Cidadão Kane é o mais novo trabalho de Maurício DTS
No extremo da Zona Sul de São Paulo, entre igrejas, bares, loucos e alucinados, tem que ser diferente pra fazer um Rap brilhar, apelidado como vaps, como gangueira, como Rap de verdade, a Zona Sul forja algo entre o ritmo e a poesia que ecoa pelo Brasil durante anos.
A base da música é um trabalho a parte, assim como o poema que vem acalentar os ônibus lotados e as lotações com nomes de bairros, que só quem mora conhece ou tem coragem de ir lá.
Na letra, Um Brinde Falso Feat. Reinaldo A286 & Dj Caique Dias, a frase tem corpo pra puxar a canção. “Ganhei o Oscar de roteiro mais original, porque o rap que eu canto ainda é real”
É um tipo de frase que só quem cursou a faculdade do sofrimento e se formou nela, pode narrar.
Ou como ousar desafiar a tecnologia e a busca por notoriedade. “Chicotes em forma de like não vão me educar (nem me escravizar)”.
Mauricio DTS vem com compositores e parceiros de peso, como o Mano Ti, que compôs grandes músicas do Detentos do Rap, além dos novos rappers Spinardi do Haikaiss e Xamã.

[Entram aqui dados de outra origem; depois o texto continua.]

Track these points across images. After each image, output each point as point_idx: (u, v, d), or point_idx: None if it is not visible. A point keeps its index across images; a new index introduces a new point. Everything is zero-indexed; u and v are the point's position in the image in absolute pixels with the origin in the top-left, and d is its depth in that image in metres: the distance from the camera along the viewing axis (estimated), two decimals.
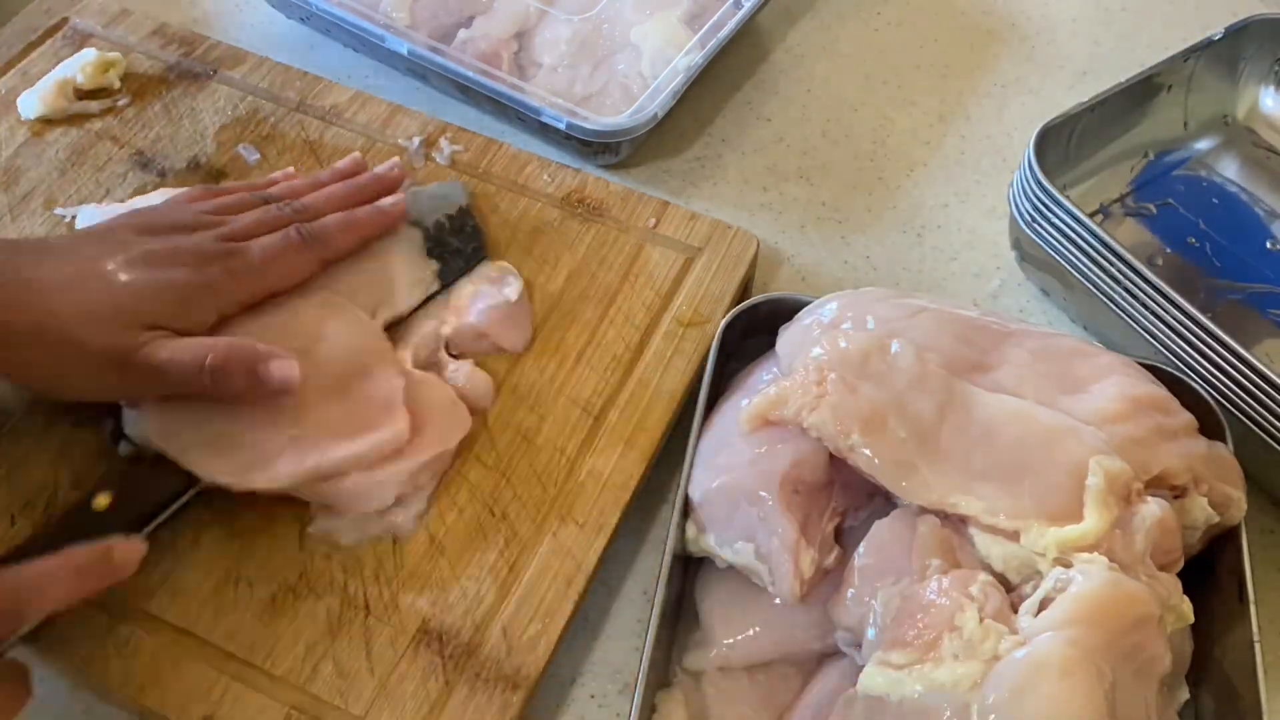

A maioria dos moradores tem essas experiências, o crime, a questão da abordagem e abuso policial, a falta de imersão do estado nos problemas cotidianos. Se você não vive isso, jamais vai saber pra que serve um Rap de protesto, uma injeção capaz de curar quem está sofrendo todos os impactos de um sistema doente.
Eu te pergunto quantas vezes é necessário cantar um música sobre seu filho para poder deixar ele ir de vez? Talvez pra sempre. Por isso esse disco traz duas músicas dedicadas ao seu filho, falecido em 2014.
Se todo artista canta por público, alguns por sexo, dinheiro, outros por palmas, os rappers do extremo Sul cantam para não enlouquecer, cantam para não matar, para não traficar, e as vezes cantar uma vida inteira ainda não breca uma vida criminal.
Ser protagonista de uma história violenta, e mesmo assim querer gravar e participar do cenário musical brasileiro, rivalizando com rádios e shows com carreiras pontuadas e patrocinadas por grandes empresários.
É uma afronta ao sistema quando um favelado decide gravar um disco, ainda mais com um time de peso na produção: Gedson Dias (que produziu Racionais MC’s), DJ Cia (RZO), DJ Dri, Lino Krizz, Adriano Roma, Devasto Prod., DennisVille.
Se cada morador da periferia brasileira tem a célula da reivindicação e da luta, isso não sabemos, Mas que alguns tem o fator de resistência acima do normal, isso tem. “Minha voz não se cala, psiu, não da pala, puto cê cabe no meu porta-mala”.
Enquanto muitos querem ser bons empreendedores, alavancar carreiras, escalar negócios, contar vantagens na vida e nas letras, alguns querem provocar, tumultuar, fazer a confusão, ou reviver o verdadeiro espírito do Rap, que é a contra cultura, não aceitar o que o sistema inflige.
“Ooh! Eu tô ligado que o que eu falo incomoda mesmo É meu papel jão, não vai entrar em desespero”.
O que posso garantir nesse disco é uma coisa muito relativa hoje em dia, pelo menos nas composições de todo esse trabalho é encontrada, na levada rápida ou na rima mais lenta, no pedido de paz ou da violência, no suspiro e até no silêncio, está lá. A cada letra a cada verso. A verdade.